(2007) dir. Chris Sivertson
This is the last Lindsay Lohan movie that I will watch for a while. You know, never say never.
She is really a pretty rotten actress and not an overly compelling screen presence. One of the things that I’ve been noting about her in the previous films that I’ve watched is that she is typically a petulant, annoying, precocious teen whose likeability is meant to come across despite her self-centered selfishness. It’s odd, but it’s almost like she is playing out her own personality and development in these films.
In this case, she takes the next step in this direction, playing a dual role of the “good girl”, the “talented” pianist/writer Aubrey, but also her alternate, Dakota, the stripper, the “bad girl”. In this case, bad girls say “fuck” a lot and also like to fuck, the other, while not virginal, is still more so. She’s selfish and unfriendly, but we are meant to sympathize with her because she’s had a rough life. Both characters believe that they are two parts of a missing whole. And in the end, which I am about to give away here, they turn out to be twins separated at birth.
This actually makes for the film’s few quality elements. Aubrey is abducted by a serial killer and has her right arm and right leg cut off near the central joint. It turns out that Dakota, being Aubrey’s twin, suffers the same fate via a twin-related stigmata. The film’s nicest, cheesy shot shows Dakota’s hand slipping down the strippers pole, leaving long streaks of blood running down it. And actually, the way that Dakota suffers the sudden bizarre loss of her fingers and limbs could have been quite compelling. It’s bizarre and gruesome, but it’s contextualized in a flashback and loses its mystery and power that it could have had.
This situation also leads to the other really camp, bizarre thing about this movie. Lohan runs around most of the movie as a double amputee. She even has amputee sex with her boyfriend. This weirdness actually doesn’t come across as bizarre and shocking as it could. I found myself wishing that Robert Rodriguez had shot this movie. It would have worked great with his Planet Terror from earlier this year. This could have been the year of the amputee.

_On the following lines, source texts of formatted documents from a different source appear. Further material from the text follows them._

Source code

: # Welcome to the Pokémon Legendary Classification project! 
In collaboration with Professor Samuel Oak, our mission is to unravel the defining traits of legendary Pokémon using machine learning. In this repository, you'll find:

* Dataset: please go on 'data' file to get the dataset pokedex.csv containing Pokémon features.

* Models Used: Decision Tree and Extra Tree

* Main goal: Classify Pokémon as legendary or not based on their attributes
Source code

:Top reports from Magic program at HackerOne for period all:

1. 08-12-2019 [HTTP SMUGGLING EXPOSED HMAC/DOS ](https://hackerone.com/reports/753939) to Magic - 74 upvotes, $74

For all of this film’s potential (I liked the title — it had some noirish bent), it’s terribly executed. The direction and writing are awful. And the (I’m giving away the big ending here now) fact that the serial killer is a spurned piano teacher…well, that lacks a lot of satisfaction. And the weird obsession with blue, which is emphasized throughout in inconsistent and incomprehensible ways, makes you realize that the director was trying to do something. Which is perhaps even more pathetic.